Da queste iniziative è nata la Piccola Biblioteca della Libertà di cui Repubblica parla in maniera più approfondita nell’articolo che mi ha ispirato a  scrivere di questa storica “adunanza” editoriale. All’appello mancano la Mondadori e l’Einaudi. E se da un lato non sorpende, dall’altro fa pensare. In fondo, entrambi i giganti editoriali sono fatti anche di piccole realtà e di singoli individui, alcuni dei quali forse in quest’assenza non ci si riconoscono.

Se volete saperne di più sulle conseguenze che l’approvazione della legge bavaglio può avere sul mondo dell’informazione, vi rimando ad un video breve, conciso e compendioso di Milena Gabanelli perchè chi meglio di lei…

E come sempre, a tutti voi buona lettura e buona visione.

Aggiornamenti:

Anche gli scrittori Einaudi si schierano contro la legge bavaglio.
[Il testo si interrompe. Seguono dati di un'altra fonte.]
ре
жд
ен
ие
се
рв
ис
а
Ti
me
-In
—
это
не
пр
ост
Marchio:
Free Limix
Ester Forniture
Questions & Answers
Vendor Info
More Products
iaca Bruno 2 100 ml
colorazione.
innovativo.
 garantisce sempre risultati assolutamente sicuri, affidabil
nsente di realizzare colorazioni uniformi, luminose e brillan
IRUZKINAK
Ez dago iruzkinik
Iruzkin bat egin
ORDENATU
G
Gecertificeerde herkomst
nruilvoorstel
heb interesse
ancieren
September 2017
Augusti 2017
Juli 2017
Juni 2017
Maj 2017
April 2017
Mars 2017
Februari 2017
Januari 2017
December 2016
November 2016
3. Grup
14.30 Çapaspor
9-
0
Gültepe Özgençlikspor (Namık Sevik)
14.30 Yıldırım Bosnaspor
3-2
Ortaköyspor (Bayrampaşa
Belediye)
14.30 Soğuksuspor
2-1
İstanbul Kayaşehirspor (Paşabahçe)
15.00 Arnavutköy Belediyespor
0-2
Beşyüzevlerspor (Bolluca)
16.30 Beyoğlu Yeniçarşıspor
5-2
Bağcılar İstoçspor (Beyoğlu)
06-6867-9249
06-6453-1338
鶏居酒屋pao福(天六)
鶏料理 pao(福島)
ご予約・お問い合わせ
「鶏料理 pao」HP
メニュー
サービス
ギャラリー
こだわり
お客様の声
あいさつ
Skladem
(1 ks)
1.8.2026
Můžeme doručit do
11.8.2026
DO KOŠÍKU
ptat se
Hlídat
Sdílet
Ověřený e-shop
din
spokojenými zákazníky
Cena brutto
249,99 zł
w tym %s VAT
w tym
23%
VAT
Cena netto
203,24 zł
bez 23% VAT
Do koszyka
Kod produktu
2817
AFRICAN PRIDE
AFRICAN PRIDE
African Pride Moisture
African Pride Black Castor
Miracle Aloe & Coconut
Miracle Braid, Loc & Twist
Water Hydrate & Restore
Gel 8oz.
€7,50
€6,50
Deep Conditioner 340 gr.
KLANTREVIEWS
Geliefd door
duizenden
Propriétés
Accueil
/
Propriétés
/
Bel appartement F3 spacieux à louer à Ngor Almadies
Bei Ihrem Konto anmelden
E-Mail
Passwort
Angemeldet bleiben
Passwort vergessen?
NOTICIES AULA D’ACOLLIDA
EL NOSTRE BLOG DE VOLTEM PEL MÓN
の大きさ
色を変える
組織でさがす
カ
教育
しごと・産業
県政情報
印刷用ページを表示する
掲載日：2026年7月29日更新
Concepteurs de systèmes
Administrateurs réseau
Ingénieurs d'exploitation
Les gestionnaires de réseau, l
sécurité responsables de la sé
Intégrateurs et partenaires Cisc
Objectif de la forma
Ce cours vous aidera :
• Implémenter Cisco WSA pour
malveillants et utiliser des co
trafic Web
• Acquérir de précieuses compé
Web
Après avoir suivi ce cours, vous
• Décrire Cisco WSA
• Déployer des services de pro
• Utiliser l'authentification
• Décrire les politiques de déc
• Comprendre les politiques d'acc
2 Commenti a “Contro la “legge bavaglio” la firma degli editori”

  • Biagio:

    Qualche mese fa giravano, su tutti i media Nazionali, degli spot a firma del Ministero degli Interni volti a pubblicizzare e favorire l’acquisto dei libri! Facendo un piccolo calcolo in considerazione del fatto che le principali due case editrici da sole valgono l’80% del mercato lo Stato (quindi noi tutti) ha pagato ingenti somme per fare pubblicità alle aziende editoriali del premier e, inoltre, pagando profumatamente gli spot ai canali Mediaset! Questo è davvero un calcio in bocca alla civiltà e alla cultura oltre che una palese conseguenza della mancata soluzione del conflitto d’interessi. Ma per venire al tema direi: perché le due case editrici che mancano all’appello dovrebbero contravvenire agli ordini del premier-padrone?

    • Elda:

      Perche' non sono solo le due case editrici del premier. Sono anche (e soprattutto)un luogo che da' lavoro a molte persone e alcune di queste potrebbero non essere d'accordo con la legge B ma non sono in condizioni di palesarlo come casa editrice. Un bavaglio invisibile gia' messo.